Reputation: 2253
I am studying Sparkr. I have a csv file:
a <- read.df(sqlContext,"./mine/a2014.csv","csv")
I want to use write.df to store this file. However, when I use:
write.df(a,"mine/a.csv")
I get a folder called a.csv, in which there is no csv file at all.
Upvotes: 1
Views: 1484
Reputation: 3939
Spark partitions your data into blocks, so it can distribute those partitions over the nodes in your cluster. When writing the data, it retains this partitioning: it creates a directory and writes each partition to a separate file. This way it can take advantage of distributed file systems better (writing each block in parallel to HDFS/S3), and it doesn't have to collect all the data to a single machine which may not be capable of handling the the amount of data.
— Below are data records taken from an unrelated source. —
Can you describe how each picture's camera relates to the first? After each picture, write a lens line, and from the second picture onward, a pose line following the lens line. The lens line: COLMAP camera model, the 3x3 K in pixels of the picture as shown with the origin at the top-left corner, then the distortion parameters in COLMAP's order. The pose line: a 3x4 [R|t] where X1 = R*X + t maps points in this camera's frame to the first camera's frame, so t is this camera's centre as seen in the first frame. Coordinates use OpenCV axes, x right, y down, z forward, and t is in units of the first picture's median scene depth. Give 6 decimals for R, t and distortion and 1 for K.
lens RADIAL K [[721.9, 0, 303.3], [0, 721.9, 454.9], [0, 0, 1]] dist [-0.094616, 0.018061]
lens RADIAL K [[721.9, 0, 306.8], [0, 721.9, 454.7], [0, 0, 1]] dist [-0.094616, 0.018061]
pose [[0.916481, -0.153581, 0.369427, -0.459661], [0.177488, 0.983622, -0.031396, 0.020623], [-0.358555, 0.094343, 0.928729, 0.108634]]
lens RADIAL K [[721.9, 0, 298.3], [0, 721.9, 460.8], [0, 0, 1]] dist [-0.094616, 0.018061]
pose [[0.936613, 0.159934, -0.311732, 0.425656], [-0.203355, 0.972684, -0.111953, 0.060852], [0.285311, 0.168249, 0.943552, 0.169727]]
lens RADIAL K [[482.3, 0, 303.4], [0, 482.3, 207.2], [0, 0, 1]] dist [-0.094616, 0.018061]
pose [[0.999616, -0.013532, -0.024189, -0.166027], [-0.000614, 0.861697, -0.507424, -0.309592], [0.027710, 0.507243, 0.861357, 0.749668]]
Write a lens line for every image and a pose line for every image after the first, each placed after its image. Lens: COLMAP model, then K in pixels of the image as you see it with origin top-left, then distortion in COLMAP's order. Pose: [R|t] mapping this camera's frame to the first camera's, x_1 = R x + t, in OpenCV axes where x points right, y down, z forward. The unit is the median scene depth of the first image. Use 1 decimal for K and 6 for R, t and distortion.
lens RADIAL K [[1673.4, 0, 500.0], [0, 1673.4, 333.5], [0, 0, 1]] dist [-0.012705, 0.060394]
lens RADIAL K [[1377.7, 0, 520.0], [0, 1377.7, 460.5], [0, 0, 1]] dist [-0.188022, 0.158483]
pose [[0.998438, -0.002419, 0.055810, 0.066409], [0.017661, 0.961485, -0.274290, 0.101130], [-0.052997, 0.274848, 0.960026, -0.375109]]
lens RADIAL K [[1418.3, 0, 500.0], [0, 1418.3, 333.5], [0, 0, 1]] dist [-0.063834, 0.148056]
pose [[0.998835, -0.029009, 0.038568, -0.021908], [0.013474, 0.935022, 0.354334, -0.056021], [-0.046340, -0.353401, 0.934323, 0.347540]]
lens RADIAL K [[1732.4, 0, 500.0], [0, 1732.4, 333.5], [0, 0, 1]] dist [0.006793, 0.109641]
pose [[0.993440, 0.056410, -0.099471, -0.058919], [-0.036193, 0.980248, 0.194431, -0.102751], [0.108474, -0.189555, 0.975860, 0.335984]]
The two files with the long names are the 2 partitions of your data and hold the actual CSV data. You can see this by copying them, renaming the copies with a .csv
extension and double clicking them, or with something like head longfilename
.
You can test whether the write was successful by trying to read it back in: give Spark the path to the directory and it will recognize it as a partitioned file, through the metadata and _SUCCESS
files you mentioned.
If you do need all the data in one file, you can do that by using repartition
to reduce the amount of partitions to 1 and then write it:
b <- repartition(a, 1)
write.df(b,"mine/b.csv")
This will result in just one long-named file which is a CSV file with all the data.
(I don't use SparkR so untested; in Scala/PySpark you would prefer to use coalesce
rather than repartition
but I couldn't find an equivalent SparkR function)
Upvotes: 2